7 Ağustos 2011 Pazar

Antiochia

Bir gün Asmalı'da bir restorana gittik, hayatım değişti. Şaka şaka tabi bu dediğim ama Antiochia hayatıma öyle bir girdi ki...

Galata'dan Asmalı'ya doğru yol aldığımızda ayaklarımız bizi hep aynı yere götürdü. Dükkana gelip, buralarda nerde ne yesek diye soranlara tavsiye edildi. Mano furyasından sonra, kendisini tanımayanlar ile onu tanıştırmak ise hep en keyiflisiydi...
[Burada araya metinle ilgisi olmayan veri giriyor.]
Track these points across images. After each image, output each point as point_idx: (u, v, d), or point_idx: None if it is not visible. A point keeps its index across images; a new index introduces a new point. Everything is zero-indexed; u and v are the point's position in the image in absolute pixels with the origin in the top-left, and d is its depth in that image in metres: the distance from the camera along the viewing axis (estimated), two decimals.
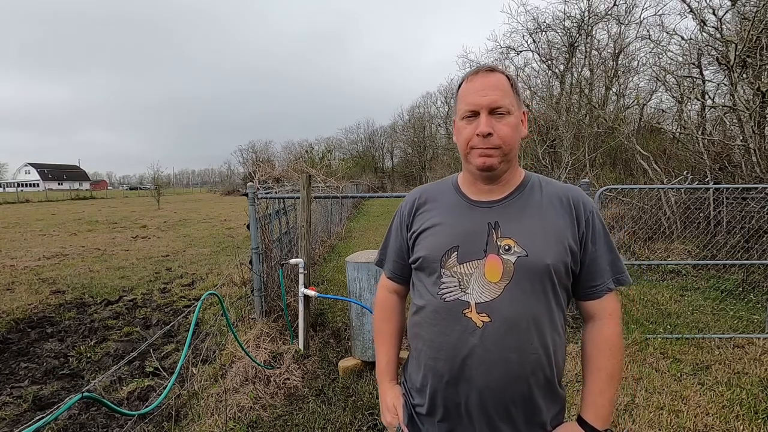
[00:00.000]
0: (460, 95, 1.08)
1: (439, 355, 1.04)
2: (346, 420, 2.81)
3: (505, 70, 1.09)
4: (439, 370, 1.04)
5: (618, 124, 11.04)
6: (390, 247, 1.25)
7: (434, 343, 1.05)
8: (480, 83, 1.03)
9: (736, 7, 7.86)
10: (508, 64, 17.34)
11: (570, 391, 3.09)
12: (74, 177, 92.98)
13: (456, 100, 1.10)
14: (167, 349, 4.12)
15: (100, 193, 51.93)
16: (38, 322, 4.95)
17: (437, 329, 1.04)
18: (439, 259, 1.04)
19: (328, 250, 8.88)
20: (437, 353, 1.04)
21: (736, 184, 6.64)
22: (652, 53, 11.77)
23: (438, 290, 1.04)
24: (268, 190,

Mütevazi menüsü kısa ve net! Restoranda sunulan Antakya'nın birbirinden değişik mezeleri de, Antakya'dan getirilen ve şiş ya da dürüm şeklinde sunulan özel etleri de acayip lezzetli. Yalnız leziz oldukları kadar acılar... Mezesinden etine, (acıyı bastırmak için iki lokma ekmek yiyeyim diyeceklere) ekmeğine kadar acı. Sokağa dökülmüş masalarında rakı sofrası keyfi garsonların ilgi alakasıyla, üstüne yağ sıçrasa, Süleyman Abi'nin bu duruma bile el atmasıyla Antiochia'nın gönlümde, gönlümüzde! yeri ayrı. Sokaktaki masaları olmadan kendisi neye dönüşür bilmem ama biz yine gideriz, muammara ve humus eşliğinde şiş etimizi yeriz gibime geliyor.